Teniendo aquel clavo ardiente á que agarrarse, pues por la mañana había aprendido en El Imparcial cosas muy chuscas, D. Francisco le quitó la palabra de la boca á su consultor, y relumbrando de erudición, la cabeza echada atrás, el tono enfático y presumido, se dejó decir:

—Ese Gladstone... ¡qué hombre! Todas las mañanas, después del chocolate, coge un hacha, corta un arbolito de su jardín y lo parte para leña. Verdaderamente, un hombre que hace leña es una entidad de mucho empuje.

—¿Y no cree usted que hallará grandes dificultades en la Cámara de los Lores?

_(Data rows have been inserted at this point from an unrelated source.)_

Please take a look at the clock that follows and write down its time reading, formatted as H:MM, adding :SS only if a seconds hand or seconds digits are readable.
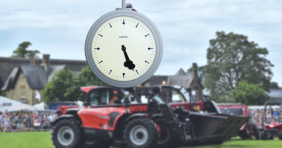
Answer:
5:26
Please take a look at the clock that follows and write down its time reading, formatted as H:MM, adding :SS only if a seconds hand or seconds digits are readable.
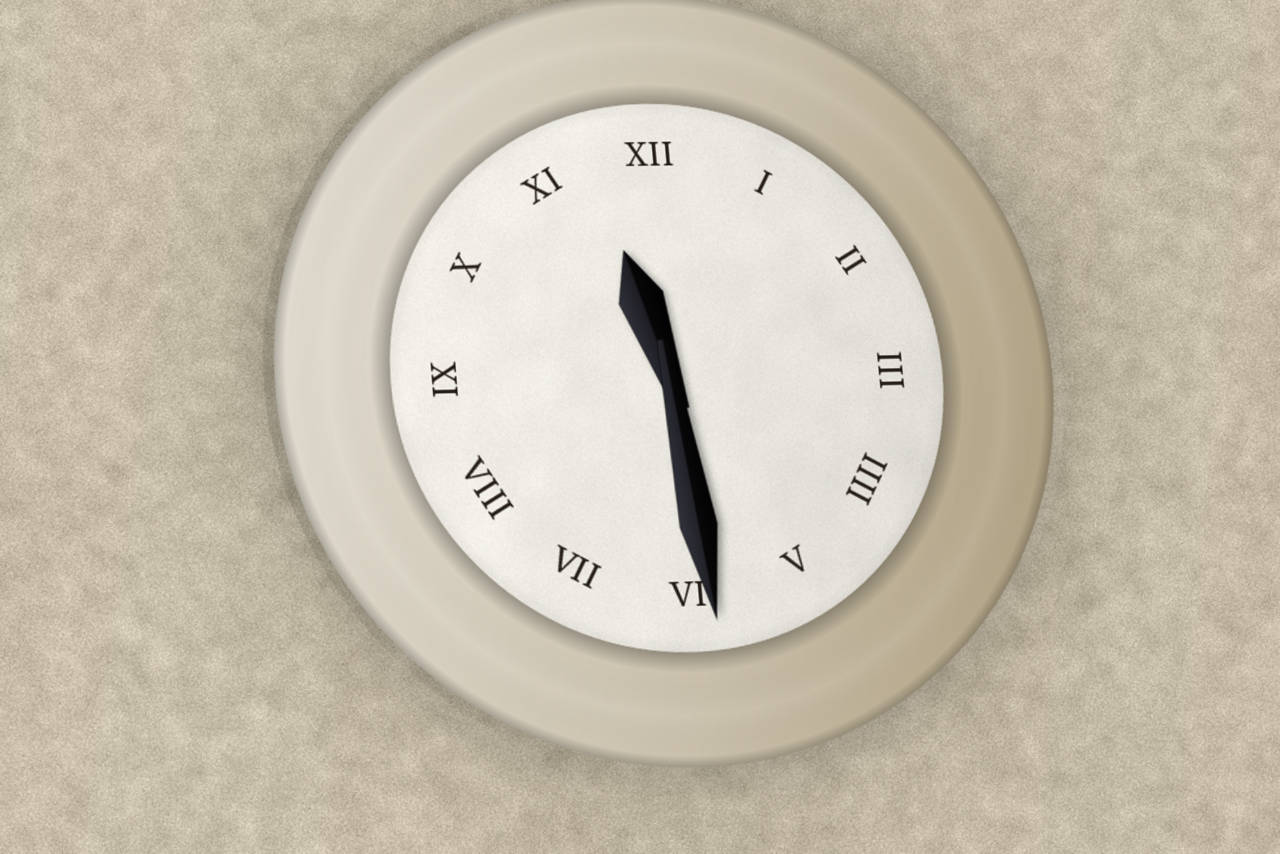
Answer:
11:29
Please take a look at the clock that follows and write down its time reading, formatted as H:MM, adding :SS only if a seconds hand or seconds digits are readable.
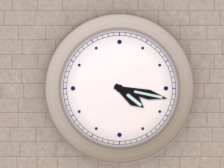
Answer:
4:17
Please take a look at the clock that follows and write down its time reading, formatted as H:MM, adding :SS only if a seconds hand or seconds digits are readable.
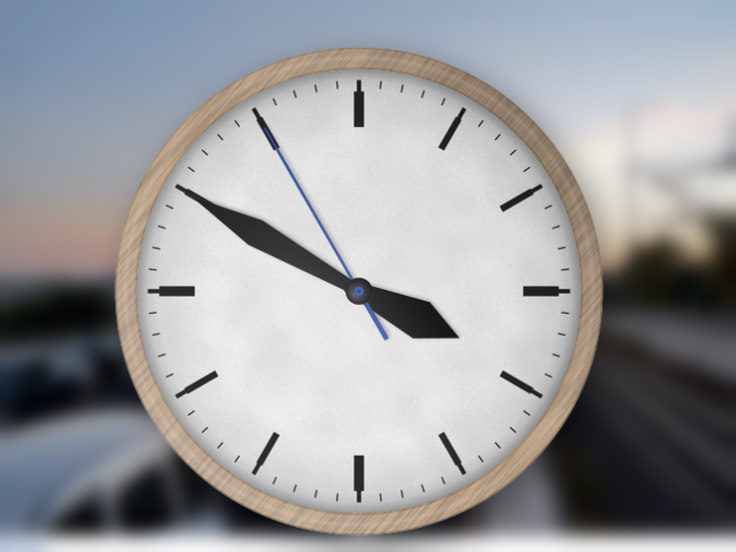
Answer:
3:49:55
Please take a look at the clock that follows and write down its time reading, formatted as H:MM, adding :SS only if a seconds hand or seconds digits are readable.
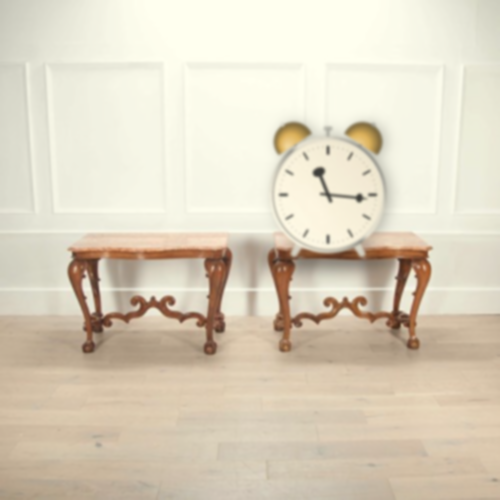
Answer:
11:16
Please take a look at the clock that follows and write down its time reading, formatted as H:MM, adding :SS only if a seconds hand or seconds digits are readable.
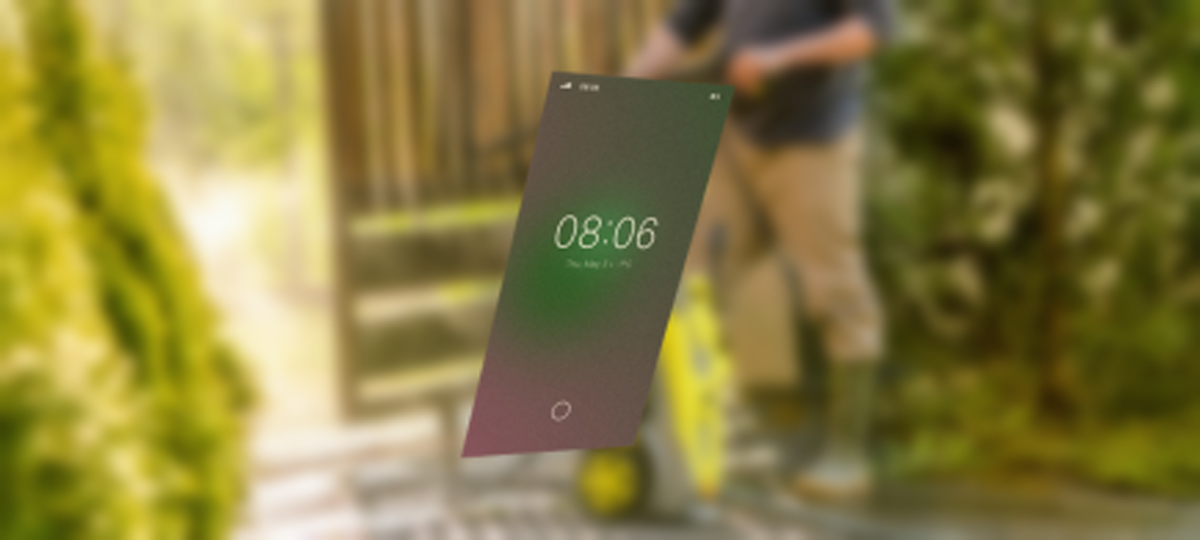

—¡Oh! sí, señor. ¿Qué duda tiene? Los lores, vulgo los doce pares, entiendo yo que son allá lo que aquí es el Senado, y el Senado, velis nolis, siempre tira para atrás... Y á propósito: he leído que Irlanda es país de excelentes patatas, que constituyen, por decirlo así, la principal alimentación de las clases irlandesas, vulgo populares. Y esa bebida que llaman whisky, tengo entendido que la sacan del maíz, del cual grano hacen gran consumo para la crianza de los de la vista baja, y también para la alimentación de criaturas y personas mayores.

XII

De aquí tomó pie la viviente enciclopedia para lanzarse á una disertación fastidiosísima sobre la introducción en Europa del cultivo de la patata, lo que Torquemada oyó con verdadero embeleso; y como el sabio, en su divagar sin freno, saltara á Luis XVI, se encontraron ambos de patitas en la revolución francesa, cosa muy del gusto de D. Francisco, que deseaba dominar materia tan traída y llevada en toda conversación fina. Hablaron largo y tendido, y aun hubo un poquito de controversia, pues Torquemada, sin querer entrar en el fondo de la cuestión (frase adquirida en aquellos días), abominó de los revolucionarios y de la guillotina. Algo hubo de transigir el otro, movido de la adulación, diciendo con criterio modernista:

—Por cierto que, como usted sabe muy bien, se va marchitando la leyenda de la revolución francesa, y al desvanecerse el idealismo que rodeaba á muchos personajes de aquel tiempo, vemos descarnada la ruindad de los caracteres.